Pomp and consequence: Oxford seniors play hookie

OXFORD – For years, high school seniors from all over the county have participated in various activities to celebrate their achievements and to blow off some steam before heading off to college, the military and for some – the workforce.

It goes without saying that senior year for most every student is the end of an era in terms of maturity and that post graduation is where real life begins and the days of youth come to an end.

Keeping the behavior of excited seniors in check has always been a game of cat and mouse for most districts, and maintaining a balance of accountability while at the same time allowing for some freedom of expression is by no means an easy task when it comes to school administrators.

One of the most contentious activities of senior year is an event named “Senior Skip Day” – a day where the majority of the graduating class plans on celebrating their preemptive successes rather than attending a day of instruction.

According to Cheryl Webb, parent of an Oxford Academy High School senior, approximately 48 of the 55 students slated to walk for graduation in the next few weeks decided to do just that, but not without consequence.

“These kids have worked so hard their whole school career to have it all flushed away for a day of fun; senior skip day has been going on forever,” Webb said. “These kids are being wrongly punished and this school is being unjust.”



Webb indicated that when word of senior skip day got out to school administrators, High School Principal, Janet Laytham, advised teaching staff with seniors in their classes via email to assign a heavily-weighted in class assignment for each subject as a means of discipline, which resulted in some students receiving as many as five zeros to make up.

According to several seniors and an email believed to have been written by Laytham, the school would give students an opportunity to make these assignments up at 7:30 a.m. on Sunday June 8, and referred to the students make-up day as a “little breakfast club.”

“My daughter had over a 90 average in Economics and now has a 50, thats more than a little unfair and it seems very petty that the school would go to such length to discipline students that have worked so hard to maintain their grade average – all for missing one day of class,” said Webb.

By all accounts, the assignments that were dolled out on Monday were not in the curriculum, and that's where the friction lies between parents and the Oxford Academy administration.

District Superintendent Dr. David Richards was contacted by phone call, but declined to speak at length into the matter indicating that this “was a disciplinary measure” and that it was “against the district's policy to discuss ongoing disciplinary matters with the press.”

Phone calls to Laytham went unreturned as of press time today.

Patricia Moore, mother of Joseph Nelson class of 2014 valedictorian, understands the school's position, but doesn't necessarily agree with the execution.

“Luckily, (Joseph) only missed one class so he only received one zero, but his average in that class went from a 96 to a 78 because the zero was given so much weight.” said Moore.

“I don’t know if these students will be able to receive full credit for the assignments or partial, some students missed quizzes; others have essays to write.

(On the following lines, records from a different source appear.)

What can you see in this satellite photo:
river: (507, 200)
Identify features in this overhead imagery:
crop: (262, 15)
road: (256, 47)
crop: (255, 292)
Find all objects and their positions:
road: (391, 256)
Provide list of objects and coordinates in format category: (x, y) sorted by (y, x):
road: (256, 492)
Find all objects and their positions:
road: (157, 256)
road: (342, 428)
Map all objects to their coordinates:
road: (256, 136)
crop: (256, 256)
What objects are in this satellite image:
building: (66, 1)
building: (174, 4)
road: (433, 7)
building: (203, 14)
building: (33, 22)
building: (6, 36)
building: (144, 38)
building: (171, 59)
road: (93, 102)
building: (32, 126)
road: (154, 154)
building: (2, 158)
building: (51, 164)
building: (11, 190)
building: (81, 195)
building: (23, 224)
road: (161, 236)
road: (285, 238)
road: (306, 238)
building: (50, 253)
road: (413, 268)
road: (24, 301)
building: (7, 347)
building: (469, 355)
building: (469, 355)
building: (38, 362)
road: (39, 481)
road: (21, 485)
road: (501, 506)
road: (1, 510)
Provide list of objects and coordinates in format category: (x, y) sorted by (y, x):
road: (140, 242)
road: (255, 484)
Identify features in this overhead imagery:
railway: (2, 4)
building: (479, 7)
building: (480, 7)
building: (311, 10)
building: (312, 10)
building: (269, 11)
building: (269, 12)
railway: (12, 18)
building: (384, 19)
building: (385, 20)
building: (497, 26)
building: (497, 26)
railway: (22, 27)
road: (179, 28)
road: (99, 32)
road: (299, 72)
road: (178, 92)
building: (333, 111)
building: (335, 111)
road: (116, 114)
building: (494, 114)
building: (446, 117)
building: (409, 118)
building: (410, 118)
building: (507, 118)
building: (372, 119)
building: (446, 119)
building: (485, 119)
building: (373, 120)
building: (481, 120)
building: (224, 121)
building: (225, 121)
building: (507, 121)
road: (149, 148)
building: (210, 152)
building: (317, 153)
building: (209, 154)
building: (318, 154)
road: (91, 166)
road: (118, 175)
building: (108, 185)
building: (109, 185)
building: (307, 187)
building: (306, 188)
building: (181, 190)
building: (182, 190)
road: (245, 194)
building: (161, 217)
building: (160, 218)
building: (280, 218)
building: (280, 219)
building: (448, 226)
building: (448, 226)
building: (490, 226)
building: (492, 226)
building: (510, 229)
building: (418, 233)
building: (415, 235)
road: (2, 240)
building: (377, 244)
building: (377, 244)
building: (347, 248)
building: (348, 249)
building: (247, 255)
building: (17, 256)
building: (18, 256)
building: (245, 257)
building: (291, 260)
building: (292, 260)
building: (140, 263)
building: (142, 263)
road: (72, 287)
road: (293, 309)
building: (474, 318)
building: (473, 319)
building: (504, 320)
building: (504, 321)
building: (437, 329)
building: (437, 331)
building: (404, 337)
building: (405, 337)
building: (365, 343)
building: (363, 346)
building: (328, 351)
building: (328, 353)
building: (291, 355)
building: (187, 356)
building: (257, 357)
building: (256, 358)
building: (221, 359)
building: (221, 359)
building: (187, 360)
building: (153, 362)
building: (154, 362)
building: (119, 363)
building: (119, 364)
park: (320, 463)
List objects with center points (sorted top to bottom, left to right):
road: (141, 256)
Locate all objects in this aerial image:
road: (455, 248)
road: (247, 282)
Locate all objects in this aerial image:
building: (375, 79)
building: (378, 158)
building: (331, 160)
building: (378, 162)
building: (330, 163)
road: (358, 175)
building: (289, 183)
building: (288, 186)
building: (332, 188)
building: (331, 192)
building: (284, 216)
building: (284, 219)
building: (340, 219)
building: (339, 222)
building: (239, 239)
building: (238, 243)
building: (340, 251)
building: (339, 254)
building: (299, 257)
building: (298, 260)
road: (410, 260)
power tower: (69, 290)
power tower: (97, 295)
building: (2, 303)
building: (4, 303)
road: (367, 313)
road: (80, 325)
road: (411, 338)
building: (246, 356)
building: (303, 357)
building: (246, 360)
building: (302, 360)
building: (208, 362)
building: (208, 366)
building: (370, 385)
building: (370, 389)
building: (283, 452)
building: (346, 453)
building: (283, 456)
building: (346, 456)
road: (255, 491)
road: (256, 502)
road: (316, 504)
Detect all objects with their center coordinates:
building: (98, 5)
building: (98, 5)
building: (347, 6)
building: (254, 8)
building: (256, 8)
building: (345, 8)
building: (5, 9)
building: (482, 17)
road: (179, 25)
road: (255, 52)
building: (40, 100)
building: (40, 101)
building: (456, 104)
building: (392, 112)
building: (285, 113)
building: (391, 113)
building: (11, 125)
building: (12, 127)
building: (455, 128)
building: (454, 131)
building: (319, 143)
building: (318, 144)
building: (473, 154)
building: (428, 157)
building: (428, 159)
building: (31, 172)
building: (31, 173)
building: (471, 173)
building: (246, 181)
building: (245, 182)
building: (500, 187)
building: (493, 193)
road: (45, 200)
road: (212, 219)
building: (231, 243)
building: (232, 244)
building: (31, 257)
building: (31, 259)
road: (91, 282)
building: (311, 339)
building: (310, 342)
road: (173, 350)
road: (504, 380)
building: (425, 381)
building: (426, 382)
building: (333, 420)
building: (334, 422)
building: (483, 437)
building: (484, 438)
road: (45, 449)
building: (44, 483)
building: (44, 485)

“I don't even know if the teachers that were involved will participate in this make up session, some teachers ignored the directive completely,” she added.

Moore said that she would respect the school’s decision making if administrators would have simply performed their due diligence – reported the absences to the parents (most of whom were already aware) – and assign the punishment as stated in school policy rather than initiate an inconsistent punishment.

Moore said, “It has been going on for years and years, some parents stand behind it. I honestly don't believe this will stop next year's kids from doing it.”

Another senior, Haleigh Wakefield received four zeros Monday. “I'm staying after school to make up the 4 zeroes I received.” Wakefield received one zero for each class that she missed, “Quizzes were given in my Psychology, Economics, English & Art class, and I need Economics & English in order to graduate.”

While initially students were only given the option of making up the class work next Sunday, parents made phone calls to the New York State Department of Education in Albany questioning the district’s right to hold instruction on the weekend.

“I called Albany and they informed us that the practice was completely illegal,” said Webb.

Wakefield said, “The school isn't doing Sunday make-up now, so I'll be staying after school tonight and tomorrow until 3:15 to make up the zeros.”

The inconsistency seems to be what is most unsettling amongst parents.

“If the school was going to change their position on senior skip day they should have notified everyone ahead of time that there would be zero tolerance,” said Moore.

Moore indicated that while last year's seniors camped out in the parking lot, this year administrators seem to acting harshly in regards to the class of 2014.

“They can't sanction one year and then throw the book at the following year’s class,” said Moore.